- **TASKS AND EXERCISES**:
A – In the passage on civil liberty, what subject does the essay name as its own?
B – Extend the passage on civil liberty, starting after its final sentence.

- **EXCERPT**:

THE subject of this Essay is not the so-called Liberty of the
Will, so unfortunately opposed to the misnamed doctrine of
Philosophical Necessity; but Civil, or Social Liberty: the nature
and limits of the power which can be legitimately exercised by
society over the individual. A question seldom stated, and hardly
ever discussed, in general terms, but which profoundly influences
the practical controversies of the age by its latent presence, and
is likely soon to make itself recognized as the vital question of
the future. It is so far from being new, that, in a certain sense,
it has divided mankind, almost from the remotest ages, but in the
stage of progress into which the more civilized portions of the
species have now entered, it presents itself under new conditions,
and requires a different and more fundamental treatment.

- **RAW DATA**:

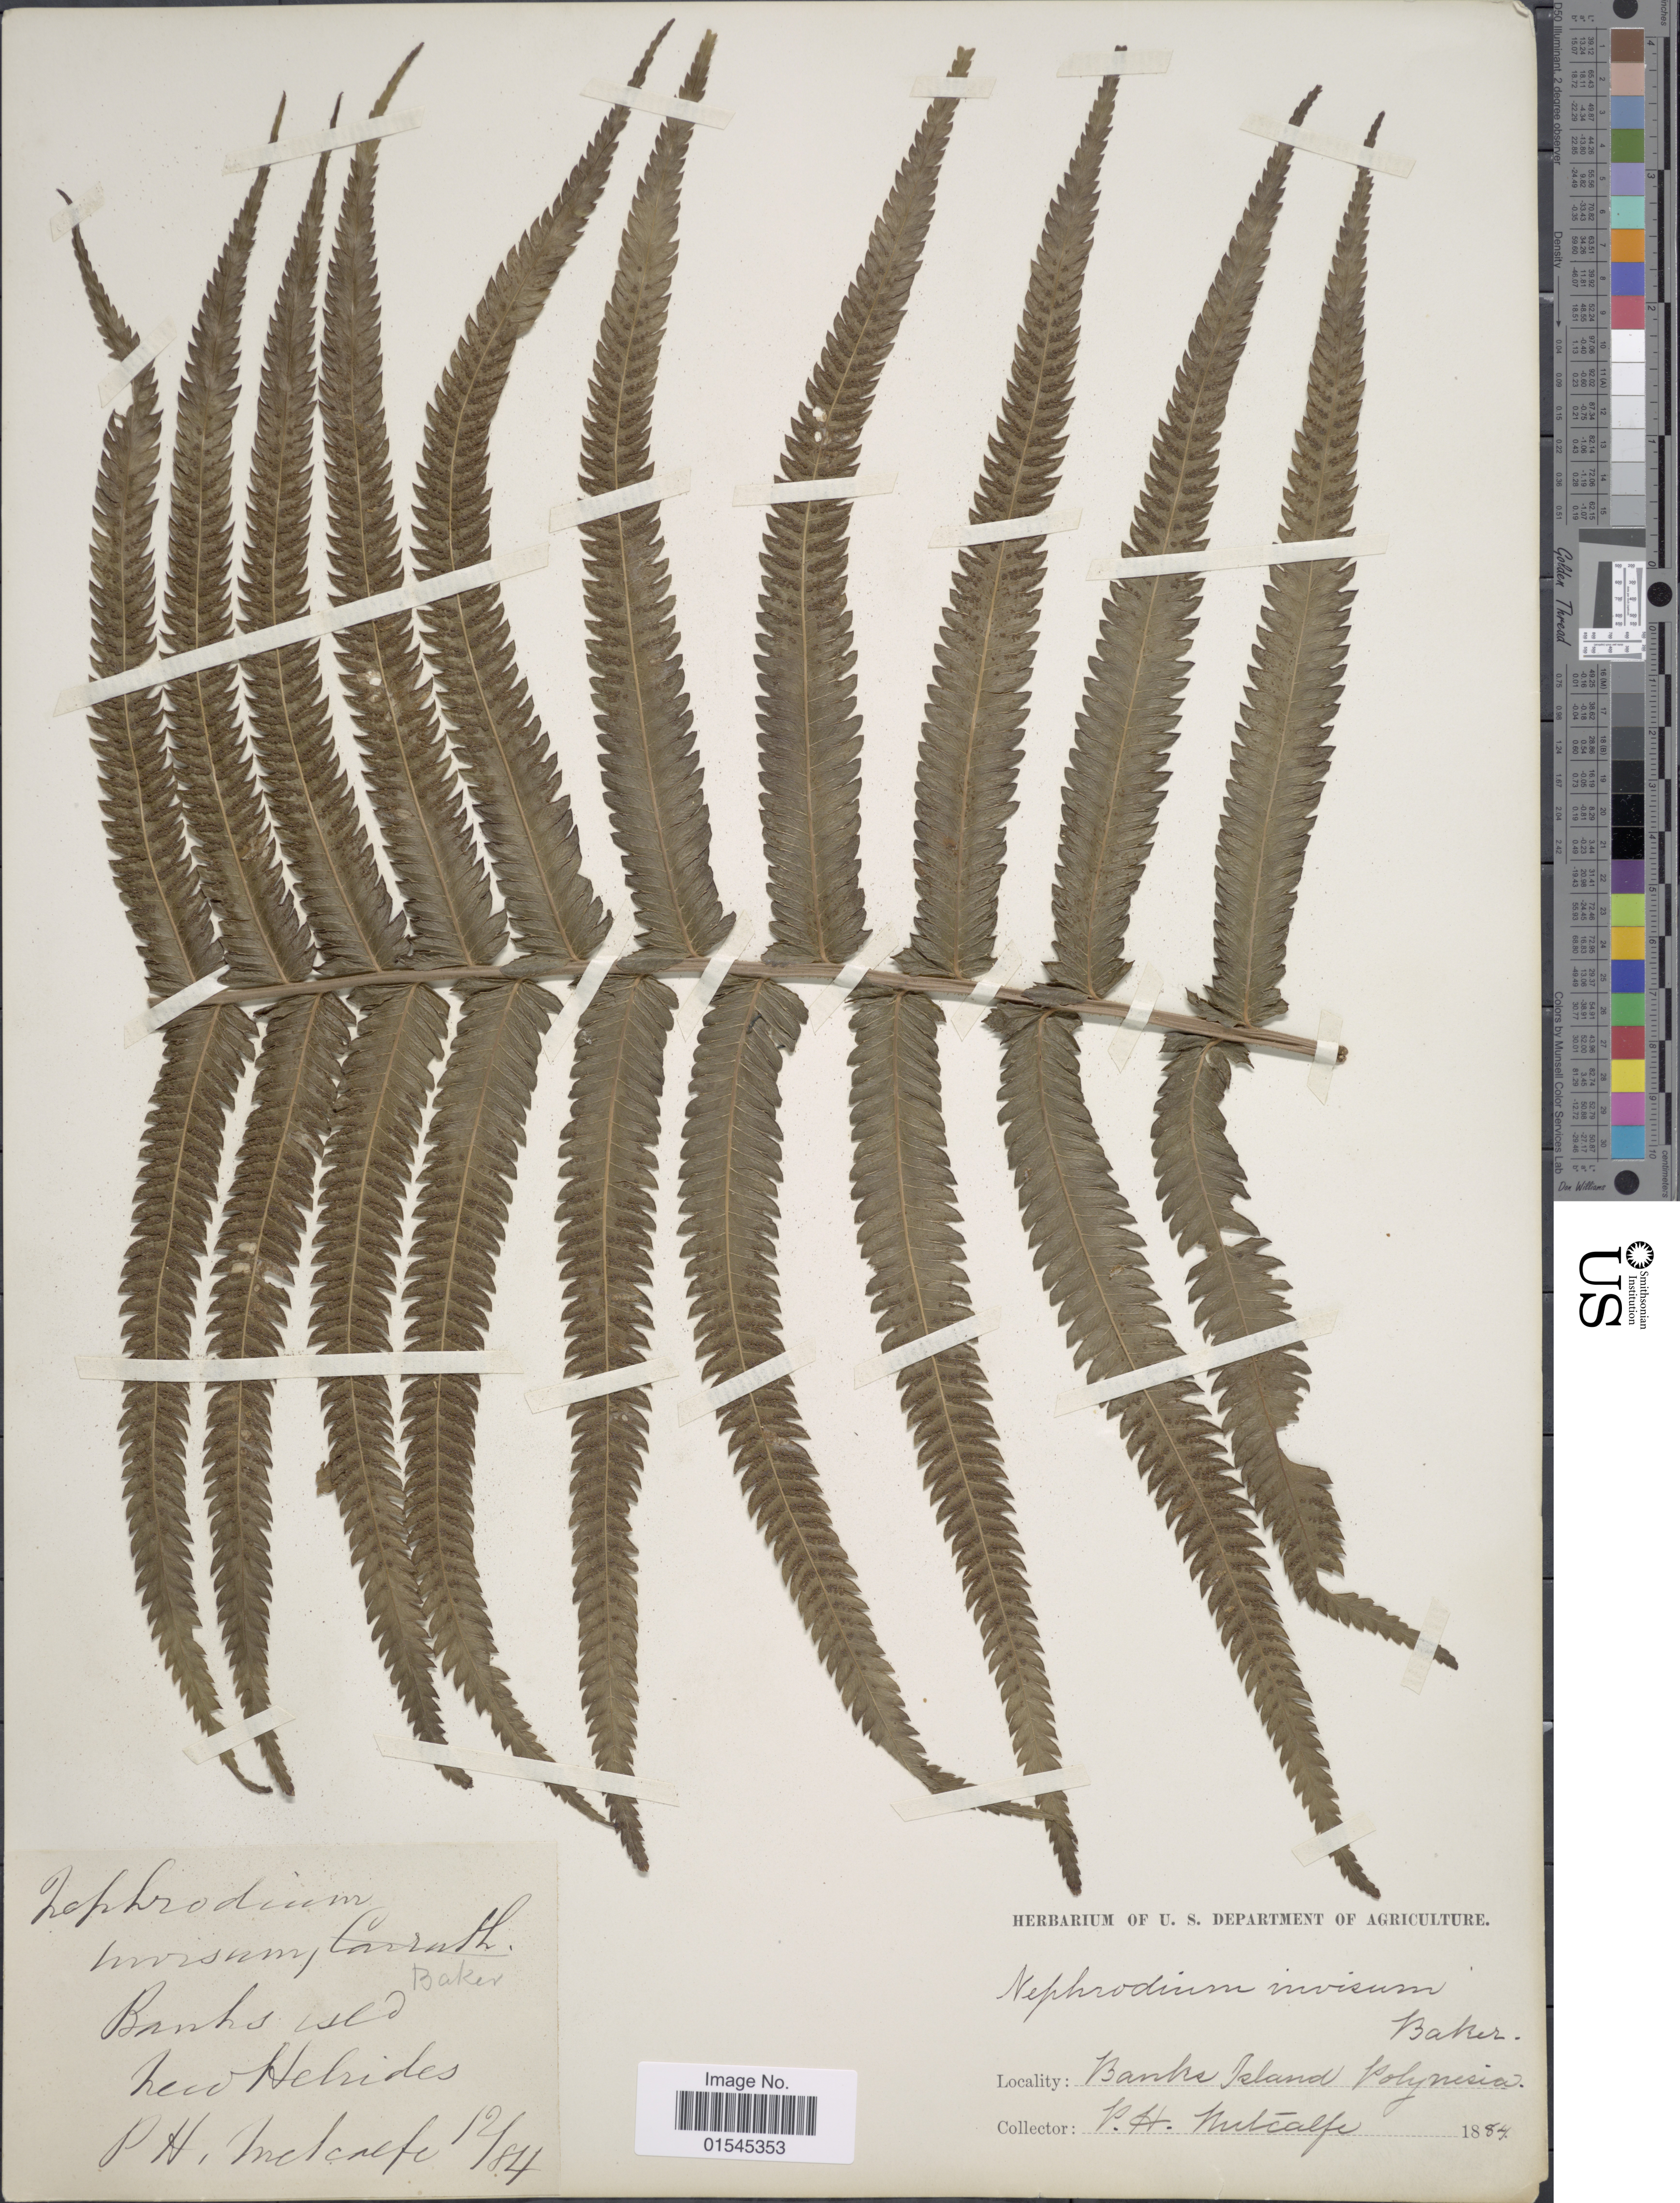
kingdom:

- **ANSWER LIST**:
A – Civil, or Social Liberty: the nature and limits of the power that society can legitimately exercise over the individual.

B –
The struggle between Liberty and Authority is the most
conspicuous feature in the portions of history with which we are
earliest familiar, particularly in that of Greece, Rome, and
England. But in old times this contest was between subjects, or
some classes of subjects, and the government. By liberty, was meant
protection against the tyranny of the political rulers. The rulers
were conceived (except in some of the popular governments of
Greece) as in a necessarily antagonistic position to the people
whom they ruled. They consisted of a governing One, or a governing
tribe or caste, who derived their authority from inheritance or
conquest; who, at all events, did not hold it at the pleasure of
the governed, and whose supremacy men did not venture, perhaps did
not desire, to contest, whatever precautions might be taken against
its oppressive exercise. Their power was regarded as necessary, but
also as highly dangerous; as a weapon which they would attempt to
use against their subjects, no less than against external enemies.
To prevent the weaker members of the community from being preyed
upon by innumerable vultures, it was needful that there should be
an animal of prey stronger than the rest, commissioned to keep them
down. But as the king of the vultures would be no less bent upon
preying upon the flock than any of the minor harpies, it was
indispensable to be in a perpetual attitude of defence against his
beak and claws. The aim, therefore, of patriots, was to set limits
to the power which the ruler should be suffered to exercise over
the community; and this limitation was what they meant by liberty.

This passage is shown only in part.